Turkey is making its own mediation efforts. Turkish Foreign Minister Mevlut Cavusoglu traveled from Moscow to Lviv for separate talks with the Russian and Ukrainian foreign ministers this week. Expressing hope for progress on the ceasefire, he held a phone conversation on Thursday between Mr. Putin and Turkish President Recep Tayyip Erdogan.
Another view of Russia’s demands emerged from that conversation. According to Erdogan’s top aide and spokesman, Ibrahim Kalin, who was on the call, Putin is also insisting that Russian again become an official language in Ukraine and on what he calls “De-Nazification” from the country.
Mr. Kalin He told the BBC This last request may be an attack on Mr. Zelensky, who is Jewish and lost his family in the Holocaust, it may be enough for Ukraine to pledge to condemn neo-Nazis and crackdown on some far-right nationalist groups to fulfill he-she.
Mr. Kalin said the second category of demands was more difficult for Ukraine, and involved a territorial settlement, but he did not specify them.
The head of the Russian delegation, Vladimir Medinsky, said in Moscow on Friday that on the issue of disarmament, the two sides were “in the middle of the road”, but did not disclose details.

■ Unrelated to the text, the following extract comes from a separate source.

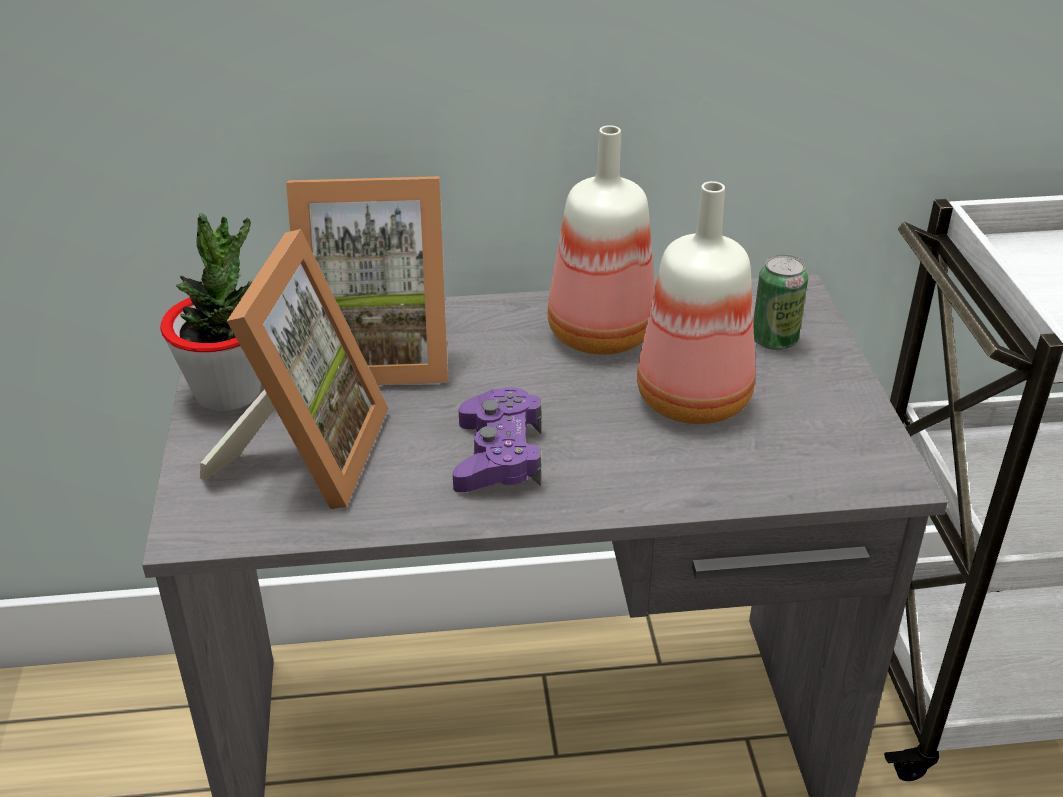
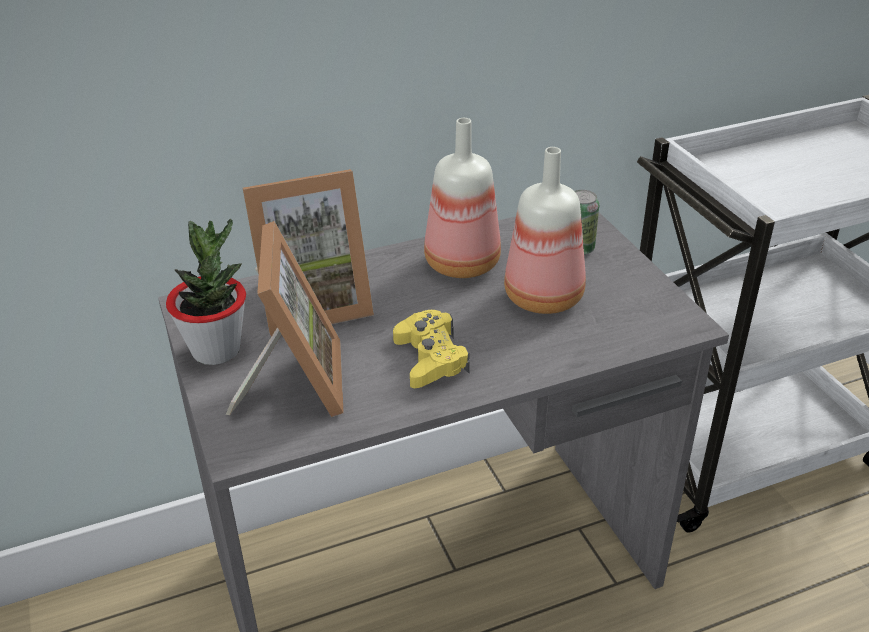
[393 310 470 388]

A senior Western diplomat, who was briefed on the talks, suggested that neutrality and giving up Crimea would be easier for Ukraine than other demands of Russia, such as further eastern partition and disarmament. The diplomat confirmed that Mr. Putin appeared willing to speak with Mr. Zelensky, who appears to be trying to prepare the Ukrainians for an eventual deal.
If true, Putin’s desire to speak to Mr. Zelensky, who had originally demanded his removal, is a form of progress. This is also an acknowledgment that the current Russian team negotiating with Ukraine is low-level and has little power to settle the toughest issues. So peace seems a long way off.
Stephen Erlanger Reported from Brussels and Patrick Kingsley From Tbilisi, Georgia. Shafak Timur Contributed to reporting from Istanbul.